§ **Text block**
------------------------------------------------------------------------

CODEWITHSUNDEEP
python
Jackson Tai
Jackson Tai

Reputation: 493

How to check whether the number is same with the number in the list

I want to check if the number entered by the user is same with the number in the list and the way I select the item in the list using for loop to compare with the number is not working. It's like it just loop through the first item in the list. Even when I type 43(example), it still print (43 is available in the list), I thought the first item is 65, which will not be same with 43.

ARR = [65,75,85,95,105]

def check_number ():
    NUM = int (input ("Please enter the number you want to check with"))
    for x in range (len (arr)):   
        check == ARR [x]
    if check == ARR [x]:
        print (NUM,"is available in the list")      
    else:
        print (NUM,"is not available is the list")
check_number ()

Upvotes: 1

Views: 1098

Answers (4)

Jay Patel
Jay Patel

Reputation: 543

There is no need to use loop for comparison because it traverse and compare the number with list. It was bit lengthy process instead of it you can use in for comparison between number and list. Code for the same scenario was stated below:-

# Declared List named 'ARR'
ARR = [65,75,85,95,105]

# Declaration of 'check_number()' function for checking whether Number is Present in list or not
def check_number ():

    # User imput of 'Number' for Comparision
    NUM = int (input ("Please enter the number you want to check with:- "))

------------------------------------------------------------------------

§ **Stored data**
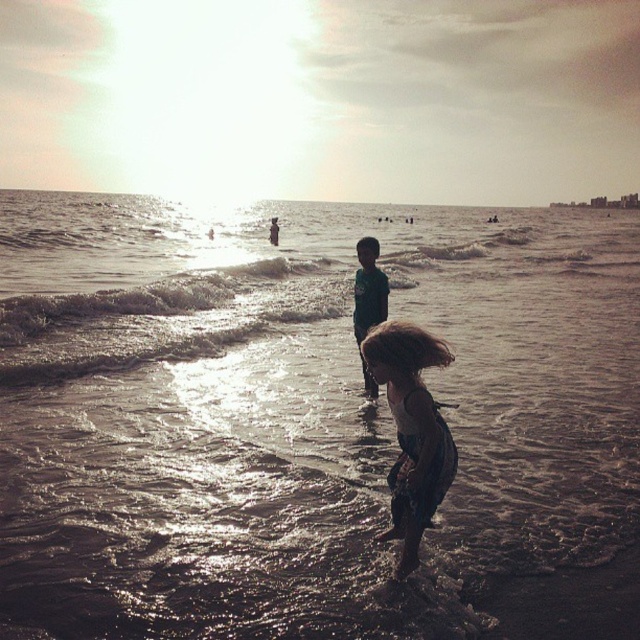
Who is positioned more to the right, shiny wet sand at center or green fabric shirt at center?

green fabric shirt at center is more to the right.

Is point (288, 380) positioned in front of point (362, 269)?

That is False.

Image resolution: width=640 pixels, height=640 pixels. Identify the location of shiny wet sand at center. (298, 413).

Which is behind, point (26, 307) or point (403, 449)?

The point (26, 307) is behind.

Where is `shiny wet sand at center`? The width and height of the screenshot is (640, 640). shiny wet sand at center is located at coordinates (298, 413).

From the picture: Who is lower down, dark hair at lower center or green fabric shirt at center?

dark hair at lower center

Who is more distant from viewer, (400, 422) or (364, 236)?

Positioned behind is point (364, 236).

Where is `dark hair at lower center`? dark hair at lower center is located at coordinates (412, 429).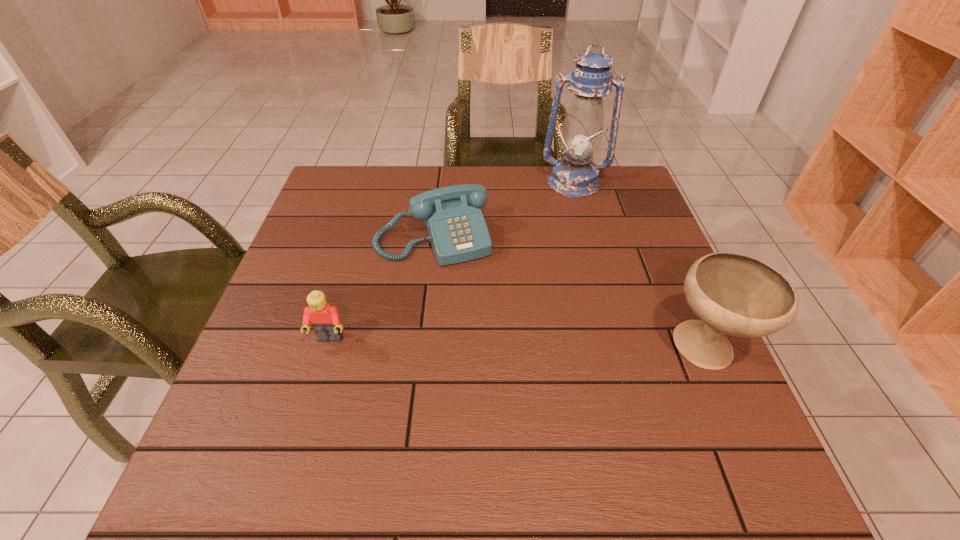
Find the location of a particular element. The image size is (960, 540). free location that satisfies the following two spatial constraints: 1. on the front side of the third shortest object; 2. on the right side of the third nearest object is located at coordinates (420, 349).

Find the location of a particular element. free spot that satisfies the following two spatial constraints: 1. on the face of the third shortest object; 2. on the left side of the Lego is located at coordinates pyautogui.click(x=326, y=349).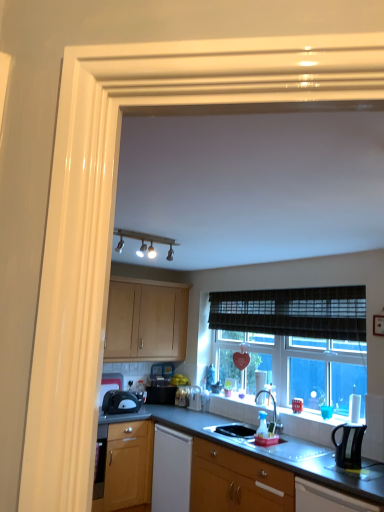
Describe the element at coordinates (349, 445) in the screenshot. This screenshot has width=384, height=512. I see `black plastic kettle at right, positioned as the 1th kitchen appliance in front-to-back order` at that location.

I want to click on light wood cabinet at center, which is the 3th cabinetry from front to back, so click(x=146, y=322).

Locate an element on the screen. translucent plastic bottle at sink is located at coordinates (262, 425).

What is the approximate height of clear plastic bottle at center?

8.95 inches.

This screenshot has height=512, width=384. What do you see at coordinates (194, 398) in the screenshot? I see `clear plastic bottle at center` at bounding box center [194, 398].

The image size is (384, 512). I want to click on black plastic kettle at right, positioned as the 1th kitchen appliance in front-to-back order, so click(349, 445).

Which is behind, wooden cabinet at lower center, which is the 2th cabinetry in back-to-front order, or black matte sink at center, marked as the second sink in a front-to-back arrangement?

black matte sink at center, marked as the second sink in a front-to-back arrangement, is behind.

Based on their sizes in the image, would you say wooden cabinet at lower center, the third cabinetry in the top-to-bottom sequence, is bigger or smaller than black matte sink at center, positioned as the first sink in back-to-front order?

Clearly, wooden cabinet at lower center, the third cabinetry in the top-to-bottom sequence, is larger in size than black matte sink at center, positioned as the first sink in back-to-front order.

Does wooden cabinet at lower center, which is the 2th cabinetry in back-to-front order, have a greater height compared to black matte sink at center, positioned as the first sink in back-to-front order?

Yes, wooden cabinet at lower center, which is the 2th cabinetry in back-to-front order, is taller than black matte sink at center, positioned as the first sink in back-to-front order.

Looking at their sizes, would you say wooden cabinet at lower center, the third cabinetry in the top-to-bottom sequence, is wider or thinner than black matte sink at center, positioned as the first sink in back-to-front order?

In the image, wooden cabinet at lower center, the third cabinetry in the top-to-bottom sequence, appears to be wider than black matte sink at center, positioned as the first sink in back-to-front order.

Who is bigger, matte black toaster at lower left, the 1th kitchen appliance when ordered from left to right, or matte white track lights at upper center?

With larger size is matte white track lights at upper center.

Looking at this image, does matte black toaster at lower left, which is the second kitchen appliance in right-to-left order, have a lesser width compared to matte white track lights at upper center?

Incorrect, the width of matte black toaster at lower left, which is the second kitchen appliance in right-to-left order, is not less than that of matte white track lights at upper center.

From a real-world perspective, which is physically above, matte black toaster at lower left, which is counted as the 1th kitchen appliance, starting from the back, or matte white track lights at upper center?

matte white track lights at upper center, from a real-world perspective.

Is black plastic kettle at right, placed as the second kitchen appliance when sorted from left to right, turned away from matte white track lights at upper center?

That's not correct — black plastic kettle at right, placed as the second kitchen appliance when sorted from left to right, is not looking away from matte white track lights at upper center.

From the image's perspective, does black plastic kettle at right, arranged as the 2th kitchen appliance when viewed from the back, appear lower than matte white track lights at upper center?

Yes, from the image's perspective, black plastic kettle at right, arranged as the 2th kitchen appliance when viewed from the back, is below matte white track lights at upper center.

From a real-world perspective, which object stands above the other?

From a 3D spatial view, matte white track lights at upper center is above.

Find the location of a particular element. kitchen appliance that appears on the right of matte white track lights at upper center is located at coordinates (349, 445).

Which is more to the left, black woven curtain at center or white glossy sink at lower center, the 1th sink from the front?

Positioned to the left is white glossy sink at lower center, the 1th sink from the front.

From the picture: From a real-world perspective, is black woven curtain at center physically above white glossy sink at lower center, the 1th sink from the front?

Indeed, from a real-world perspective, black woven curtain at center stands above white glossy sink at lower center, the 1th sink from the front.

Considering the positions of points (265, 308) and (267, 411), is point (265, 308) farther from camera compared to point (267, 411)?

Yes, point (265, 308) is behind point (267, 411).

In the scene shown: Considering the relative positions of black woven curtain at center and white glossy sink at lower center, the 1th sink from the front, in the image provided, is black woven curtain at center behind white glossy sink at lower center, the 1th sink from the front,?

Yes, black woven curtain at center is behind white glossy sink at lower center, the 1th sink from the front.

Is matte black toaster at lower right, which is the second cabinetry from bottom to top, positioned in front of black plastic kettle at right, positioned as the 1th kitchen appliance in front-to-back order?

Yes, matte black toaster at lower right, which is the second cabinetry from bottom to top, is closer to the viewer.

Find the location of a particular element. This screenshot has width=384, height=512. the 1st kitchen appliance counting from the left side of the matte black toaster at lower right, placed as the 3th cabinetry when sorted from back to front is located at coordinates (349, 445).

Based on their positions, is matte black toaster at lower right, the 1th cabinetry positioned from the right, located to the left or right of black plastic kettle at right, positioned as the 1th kitchen appliance in front-to-back order?

matte black toaster at lower right, the 1th cabinetry positioned from the right, is to the right of black plastic kettle at right, positioned as the 1th kitchen appliance in front-to-back order.

Looking at this image, is matte black toaster at lower right, the 1th cabinetry positioned from the right, surrounding black plastic kettle at right, arranged as the 2th kitchen appliance when viewed from the back?

Actually, black plastic kettle at right, arranged as the 2th kitchen appliance when viewed from the back, is outside matte black toaster at lower right, the 1th cabinetry positioned from the right.

From the image's perspective, which is above, black woven curtain at center or matte white track lights at upper center?

matte white track lights at upper center is shown above in the image.

Which is behind, point (310, 331) or point (114, 230)?

The point (310, 331) is farther.

Is black woven curtain at center positioned behind matte white track lights at upper center?

Yes, black woven curtain at center is further from the viewer.

Considering the sizes of objects black woven curtain at center and matte white track lights at upper center in the image provided, who is smaller, black woven curtain at center or matte white track lights at upper center?

matte white track lights at upper center.

Is black woven curtain at center in contact with wooden cabinet at lower center, the 1th cabinetry from the bottom?

black woven curtain at center and wooden cabinet at lower center, the 1th cabinetry from the bottom, are clearly separated.

Between black woven curtain at center and wooden cabinet at lower center, which is the second cabinetry from right to left, which one has less height?

Standing shorter between the two is black woven curtain at center.

From the image's perspective, is black woven curtain at center on wooden cabinet at lower center, which is the 2th cabinetry in back-to-front order?

Yes, from the image's perspective, black woven curtain at center is above wooden cabinet at lower center, which is the 2th cabinetry in back-to-front order.

From a real-world perspective, who is located lower, black woven curtain at center or wooden cabinet at lower center, which is the 2th cabinetry in back-to-front order?

wooden cabinet at lower center, which is the 2th cabinetry in back-to-front order.

From the image's perspective, count 1st sinks upward from the wooden cabinet at lower center, the 2th cabinetry positioned from the front, and point to it. Please provide its 2D coordinates.

[(233, 430)]

Where is `kitchen appliance that appears on the left of matte white track lights at upper center`? kitchen appliance that appears on the left of matte white track lights at upper center is located at coordinates (120, 402).

Based on their spatial positions, is matte white track lights at upper center or wooden cabinet at lower center, the 2th cabinetry positioned from the front, closer to clear plastic bottle at center?

wooden cabinet at lower center, the 2th cabinetry positioned from the front, lies closer to clear plastic bottle at center than the other object.

Estimate the real-world distances between objects in this image. Which object is further from black matte sink at center, marked as the second sink in a front-to-back arrangement, matte black toaster at lower right, the 2th cabinetry in the top-to-bottom sequence, or wooden cabinet at lower center, placed as the 2th cabinetry when sorted from left to right?

Based on the image, matte black toaster at lower right, the 2th cabinetry in the top-to-bottom sequence, appears to be further to black matte sink at center, marked as the second sink in a front-to-back arrangement.

When comparing their distances from matte black toaster at lower left, which is the second kitchen appliance in right-to-left order, does matte white track lights at upper center or clear plastic bottle at center seem further?

matte white track lights at upper center is positioned further to the anchor matte black toaster at lower left, which is the second kitchen appliance in right-to-left order.

Considering their positions, is light wood cabinet at center, the first cabinetry positioned from the back, positioned further to satin nickel faucet at center than white glossy sink at lower center, the 1th sink from the front?

light wood cabinet at center, the first cabinetry positioned from the back.

Estimate the real-world distances between objects in this image. Which object is further from translucent plastic bottle at sink, black plastic kettle at right, marked as the first kitchen appliance in a right-to-left arrangement, or clear plastic bottle at center?

Based on the image, clear plastic bottle at center appears to be further to translucent plastic bottle at sink.

From the image, which object appears to be nearer to black woven curtain at center, matte black toaster at lower right, which is the 1th cabinetry from front to back, or matte black toaster at lower left, which is the second kitchen appliance in right-to-left order?

The object closer to black woven curtain at center is matte black toaster at lower right, which is the 1th cabinetry from front to back.

From the image, which object appears to be farther from black plastic kettle at right, arranged as the 2th kitchen appliance when viewed from the back, black woven curtain at center or matte black toaster at lower left, the 1th kitchen appliance when ordered from left to right?

Based on the image, matte black toaster at lower left, the 1th kitchen appliance when ordered from left to right, appears to be further to black plastic kettle at right, arranged as the 2th kitchen appliance when viewed from the back.

Which object lies further to the anchor point matte black toaster at lower right, the 1th cabinetry positioned from the right, wooden cabinet at lower center, the third cabinetry in the top-to-bottom sequence, or matte white track lights at upper center?

Based on the image, matte white track lights at upper center appears to be further to matte black toaster at lower right, the 1th cabinetry positioned from the right.

Locate an element on the screen. This screenshot has width=384, height=512. tap between black woven curtain at center and black matte sink at center, positioned as the first sink in back-to-front order, vertically is located at coordinates (274, 408).

At what (x,y) coordinates should I click in order to perform the action: click on cabinetry between translucent plastic bottle at sink and clear plastic bottle at center from front to back. Please return your answer as a coordinate pair (x, y). The height and width of the screenshot is (512, 384). Looking at the image, I should click on (146, 322).

Find the location of a particular element. This screenshot has height=512, width=384. light fixture positioned between black plastic kettle at right, arranged as the 2th kitchen appliance when viewed from the back, and clear plastic bottle at center from near to far is located at coordinates (144, 242).

The width and height of the screenshot is (384, 512). I want to click on sink between matte black toaster at lower left, which is counted as the 1th kitchen appliance, starting from the back, and translucent plastic bottle at sink, in the horizontal direction, so click(x=233, y=430).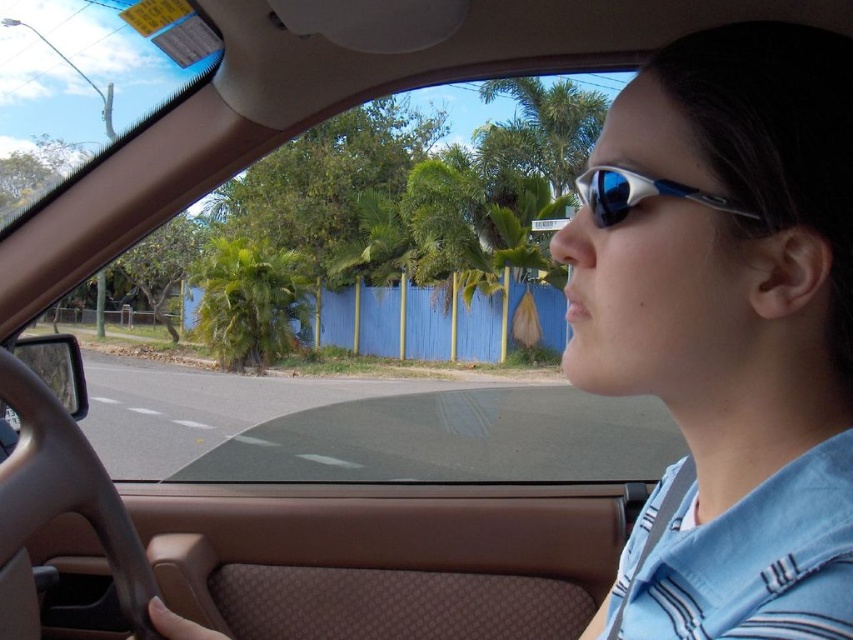
Measure the distance between point [699,346] and camera.

Point [699,346] is 23.33 inches away from camera.

Which of these two, blue reflective sunglasses at center or green leafy palm tree at center, stands taller?

green leafy palm tree at center

Is point (688, 289) farther from camera compared to point (227, 342)?

That is False.

Where is `blue reflective sunglasses at center`? This screenshot has height=640, width=853. blue reflective sunglasses at center is located at coordinates (727, 326).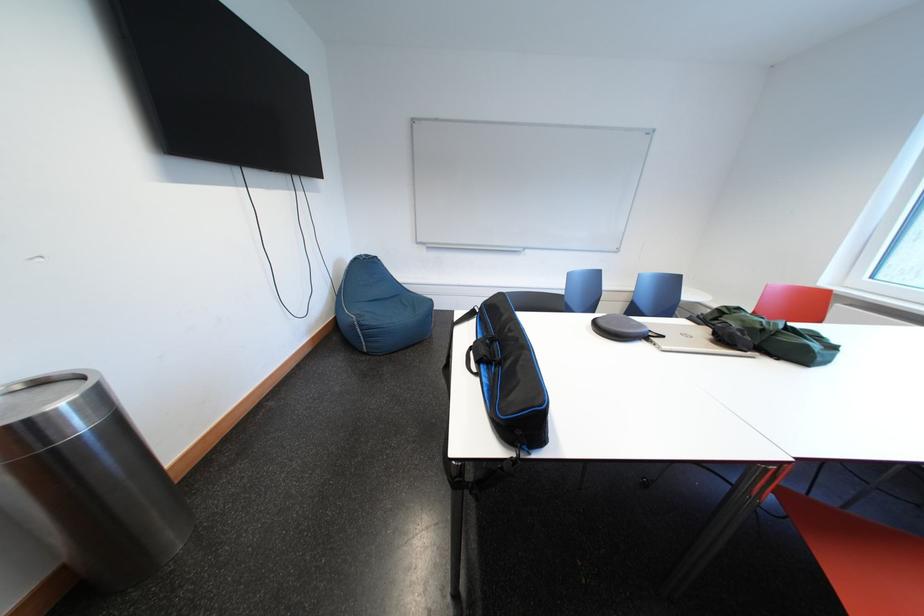
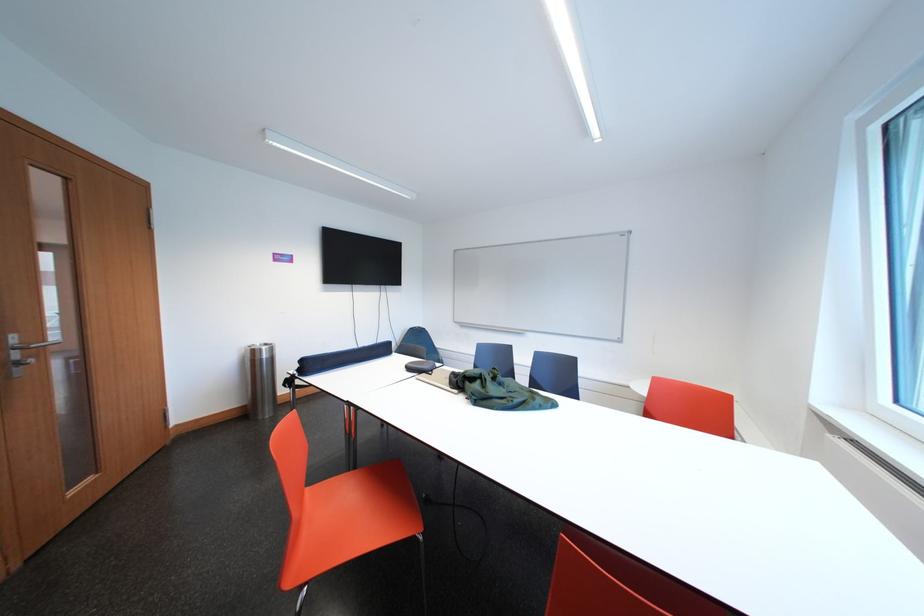
Question: I am providing you with two images of the same scene from different viewpoints. After the viewpoint changes to image2, which objects are now occluded?

Choices:
 (A) blue chair sitting surface
 (B) maroon pillow
 (C) long blue object
 (D) blue beanbag chair

Answer: (D)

------------------------------------------------------------------------

§ **Complete the following**
a) List every number stored in the ARR list that appears in the Python forum thread.
b) In the Python forum thread, which number did the asker type that still printed as available in the list?
c) Continue the Python forum thread from its last line.

§ **Per-task outputs**
a) 65, 75, 85, 95, 105

b) 43

c)
    # If 'Number (NUM)' is present in 'List (ARR)'
    if NUM in ARR:
        print (NUM, "is available in the list") 

    # If 'Number (NUM)' is not present in 'List (ARR)'
    else:
        print (NUM, "is not available is the list")

check_number()

# Output_1 for the above code is given below:-
Please enter the number you want to check with:- 45
45 is not available is the list

# Output_2 for the above code is given below:-
Please enter the number you want to check with:- 65
65 is available in the list

Upvotes: 1

shevron
shevron

Reputation: 3663

A much better of checking whether a value (any hashable value including numbers and strings) is a member of a list is to use Python's built-in set type:

arr = set([65, 75, 85, 95, 105])

def check_number():
    num = int (input ("Please enter the number you want to check with"))
    if num in arr:
        print (num, "is available in the list")      
    else:
        print (num, "is not available is the list")

check_number ()

It is both more time-efficient for larger data sets, and more idiomatic.

Upvotes: 2

Junaid
Junaid

Reputation: 149

You can use the in keyword for comparison.

ARR = [65,75,85,95,105]

def check_number ():
    NUM = int (input ("Please enter the number you want to check with"))
    if NUM in ARR:
        print(NUM, ' is available in this list')
    else:
        print(NUM, ' is not available in this list')
check_number()

Upvotes: 1

bluevulture
bluevulture

Reputation: 412

You can simply do

ARR = [65,75,85,95,105]

def check_number ():
    NUM = int (input ("Please enter the number you want to check with"))

    if NUM in ARR:
        print (NUM,"is available in the list")      
    else:
        print (NUM,"is not available is the list")
check_number ()

Using in to check if an array contains an element is the "pythonic" way to do it.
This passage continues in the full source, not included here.